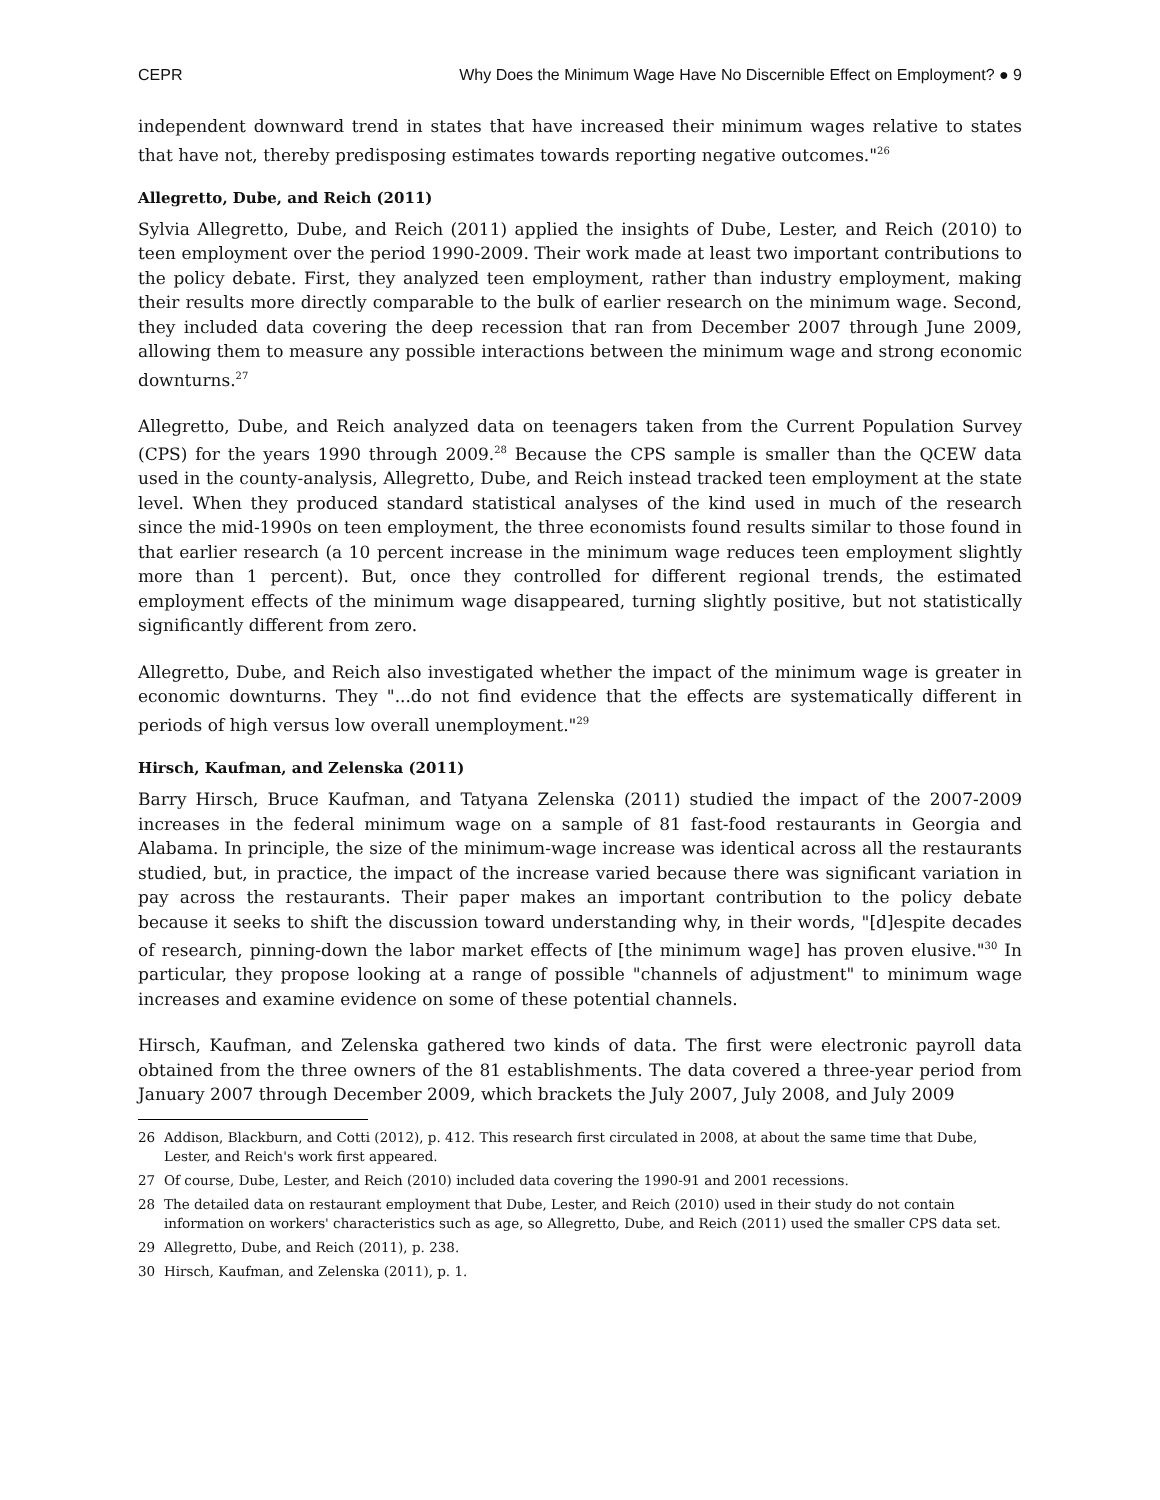CEPR Why Does the Minimum Wage Have No Discernible Effect on Employment? ● 9
independent downward trend in states that have increased their minimum wages relative to states that have not, thereby predisposing estimates towards reporting negative outcomes."<sup>26</sup>
Allegretto, Dube, and Reich (2011)
Sylvia Allegretto, Dube, and Reich (2011) applied the insights of Dube, Lester, and Reich (2010) to teen employment over the period 1990-2009. Their work made at least two important contributions to the policy debate. First, they analyzed teen employment, rather than industry employment, making their results more directly comparable to the bulk of earlier research on the minimum wage. Second, they included data covering the deep recession that ran from December 2007 through June 2009, allowing them to measure any possible interactions between the minimum wage and strong economic downturns.<sup>27</sup>
Allegretto, Dube, and Reich analyzed data on teenagers taken from the Current Population Survey (CPS) for the years 1990 through 2009.<sup>28</sup> Because the CPS sample is smaller than the QCEW data used in the county-analysis, Allegretto, Dube, and Reich instead tracked teen employment at the state level. When they produced standard statistical analyses of the kind used in much of the research since the mid-1990s on teen employment, the three economists found results similar to those found in that earlier research (a 10 percent increase in the minimum wage reduces teen employment slightly more than 1 percent). But, once they controlled for different regional trends, the estimated employment effects of the minimum wage disappeared, turning slightly positive, but not statistically significantly different from zero.
Allegretto, Dube, and Reich also investigated whether the impact of the minimum wage is greater in economic downturns. They "...do not find evidence that the effects are systematically different in periods of high versus low overall unemployment."<sup>29</sup>
Hirsch, Kaufman, and Zelenska (2011)
Barry Hirsch, Bruce Kaufman, and Tatyana Zelenska (2011) studied the impact of the 2007-2009 increases in the federal minimum wage on a sample of 81 fast-food restaurants in Georgia and Alabama. In principle, the size of the minimum-wage increase was identical across all the restaurants studied, but, in practice, the impact of the increase varied because there was significant variation in pay across the restaurants. Their paper makes an important contribution to the policy debate because it seeks to shift the discussion toward understanding why, in their words, "[d]espite decades of research, pinning-down the labor market effects of [the minimum wage] has proven elusive."<sup>30</sup> In particular, they propose looking at a range of possible "channels of adjustment" to minimum wage increases and examine evidence on some of these potential channels.
Hirsch, Kaufman, and Zelenska gathered two kinds of data. The first were electronic payroll data obtained from the three owners of the 81 establishments. The data covered a three-year period from January 2007 through December 2009, which brackets the July 2007, July 2008, and July 2009
26 Addison, Blackburn, and Cotti (2012), p. 412. This research first circulated in 2008, at about the same time that Dube, Lester, and Reich's work first appeared.
27 Of course, Dube, Lester, and Reich (2010) included data covering the 1990-91 and 2001 recessions.
28 The detailed data on restaurant employment that Dube, Lester, and Reich (2010) used in their study do not contain information on workers' characteristics such as age, so Allegretto, Dube, and Reich (2011) used the smaller CPS data set.
29 Allegretto, Dube, and Reich (2011), p. 238.
30 Hirsch, Kaufman, and Zelenska (2011), p. 1.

============

- [TASK TO COMPLETE] Nothing in the records should be changed in the copy, but the pictures must be left out.

- [SOLUTION FOR THIS EXERCISE]
CEPR Why Does the Minimum Wage Have No Discernible Effect on Employment? ● 9
independent downward trend in states that have increased their minimum wages relative to states that have not, thereby predisposing estimates towards reporting negative outcomes."<sup>26</sup>
Allegretto, Dube, and Reich (2011)
Sylvia Allegretto, Dube, and Reich (2011) applied the insights of Dube, Lester, and Reich (2010) to teen employment over the period 1990-2009. Their work made at least two important contributions to the policy debate. First, they analyzed teen employment, rather than industry employment, making their results more directly comparable to the bulk of earlier research on the minimum wage. Second, they included data covering the deep recession that ran from December 2007 through June 2009, allowing them to measure any possible interactions between the minimum wage and strong economic downturns.<sup>27</sup>
Allegretto, Dube, and Reich analyzed data on teenagers taken from the Current Population Survey (CPS) for the years 1990 through 2009.<sup>28</sup> Because the CPS sample is smaller than the QCEW data used in the county-analysis, Allegretto, Dube, and Reich instead tracked teen employment at the state level. When they produced standard statistical analyses of the kind used in much of the research since the mid-1990s on teen employment, the three economists found results similar to those found in that earlier research (a 10 percent increase in the minimum wage reduces teen employment slightly more than 1 percent). But, once they controlled for different regional trends, the estimated employment effects of the minimum wage disappeared, turning slightly positive, but not statistically significantly different from zero.
Allegretto, Dube, and Reich also investigated whether the impact of the minimum wage is greater in economic downturns. They "...do not find evidence that the effects are systematically different in periods of high versus low overall unemployment."<sup>29</sup>
Hirsch, Kaufman, and Zelenska (2011)
Barry Hirsch, Bruce Kaufman, and Tatyana Zelenska (2011) studied the impact of the 2007-2009 increases in the federal minimum wage on a sample of 81 fast-food restaurants in Georgia and Alabama. In principle, the size of the minimum-wage increase was identical across all the restaurants studied, but, in practice, the impact of the increase varied because there was significant variation in pay across the restaurants. Their paper makes an important contribution to the policy debate because it seeks to shift the discussion toward understanding why, in their words, "[d]espite decades of research, pinning-down the labor market effects of [the minimum wage] has proven elusive."<sup>30</sup> In particular, they propose looking at a range of possible "channels of adjustment" to minimum wage increases and examine evidence on some of these potential channels.
Hirsch, Kaufman, and Zelenska gathered two kinds of data. The first were electronic payroll data obtained from the three owners of the 81 establishments. The data covered a three-year period from January 2007 through December 2009, which brackets the July 2007, July 2008, and July 2009
26 Addison, Blackburn, and Cotti (2012), p. 412. This research first circulated in 2008, at about the same time that Dube, Lester, and Reich's work first appeared.
27 Of course, Dube, Lester, and Reich (2010) included data covering the 1990-91 and 2001 recessions.
28 The detailed data on restaurant employment that Dube, Lester, and Reich (2010) used in their study do not contain information on workers' characteristics such as age, so Allegretto, Dube, and Reich (2011) used the smaller CPS data set.
29 Allegretto, Dube, and Reich (2011), p. 238.
30 Hirsch, Kaufman, and Zelenska (2011), p. 1.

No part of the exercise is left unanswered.